Beezknees · 22/06/2024 19:52

I don't think happiness is a choice, but choosing how to manage things when you're suffering with mental health is. The same way that addiction is an illness but choosing not to seek help for it is a choice.

rickyrickygrimes · 22/06/2024 19:58

I don’t have depression, anxiety or anything like that. When I’m feeling down I can choose to do something that brings me up. i don’t find it hard to tbh. I read and learn and I’m able to apply it in daily life. This doesn’t make me as better person.

my sister suffers anxiety. she’s just as intelligent and motivated as me, probably more so. But she’s just wired differently. She can’t choose to switch her anxiety off. No matter how much cbt she might do, no matter how much she might mask, it’s there. She can’t choose to not be anxious any more than she can choose to have blue eyes rather than hazel, or to be 5ft8 rather 5ft 4. What she can choose is to do something about it. So she chooses to take the meds, she chooses to see a counsellor, she chooses to do the work. And even that is a luxury - plenty of people can’t even choose that.

your friend is talking privileged bollocks.
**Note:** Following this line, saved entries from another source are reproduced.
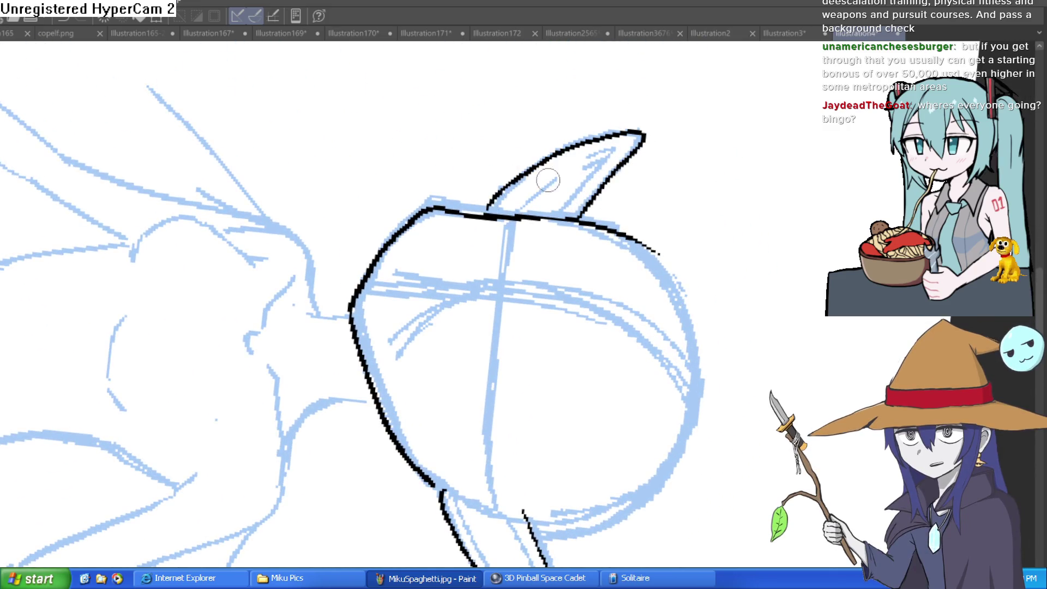
{"action": "left_click_drag", "start_coordinate": [568, 167], "coordinate": [606, 157]}
{"action": "mouse_move", "coordinate": [569, 179]}
{"action": "left_mouse_down"}
{"action": "mouse_move", "coordinate": [605, 159]}
{"action": "mouse_move", "coordinate": [540, 186]}
{"action": "mouse_move", "coordinate": [520, 162]}
{"action": "mouse_move", "coordinate": [554, 153]}
{"action": "mouse_move", "coordinate": [582, 182]}
{"action": "mouse_move", "coordinate": [578, 135]}
{"action": "left_mouse_up"}
Ink both sides of the neck and the lines running out to the shoulders.
{"action": "mouse_move", "coordinate": [648, 157]}
{"action": "left_mouse_down"}
{"action": "mouse_move", "coordinate": [591, 197]}
{"action": "mouse_move", "coordinate": [666, 159]}
{"action": "left_mouse_up"}
{"action": "scroll", "coordinate": [486, 244], "scroll_direction": "up", "scroll_amount": 3}
{"action": "left_click_drag", "start_coordinate": [487, 240], "coordinate": [500, 334]}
itsmabeline · 22/06/2024 20:00

Happiness is a choice is an opinion you might have if you'd pulled yourself up out of depression and sadness but that doesn't mean everyone can do it.

There are many circumstances outside our control and it's important to learn to cope and thrive with our situation as much as possible.

So some parts of happiness are a choice. But a lot of it is out of our control.

LifeExperience · 22/06/2024 20:01

I have battled depression and anxiety for more than 45 years, and while I don't always feel "happy, happy, joy, joy" all the time, I am deeply content, satisfied, and at peace with who I am, where I've been and what I've achieved. I think it comes from my devout faith, and yes, it is a choice to rise above difficult circumstances and seek the good in all things.

Aussieland · 22/06/2024 20:07

The trouble is when you are suicidal you DON’T usually have the mental strength or energy to make the choice to be happy. If you are having a bad day, sure pull yourself together. If you are depressed then the whole point is that it’s not a choice! If it was that easy then a whole lot less people would be depressed. I remember taking whole days to be able to make the choice to get out of bed to get some water. There wasn’t much space for something as complex as working out the thought of how to be happy!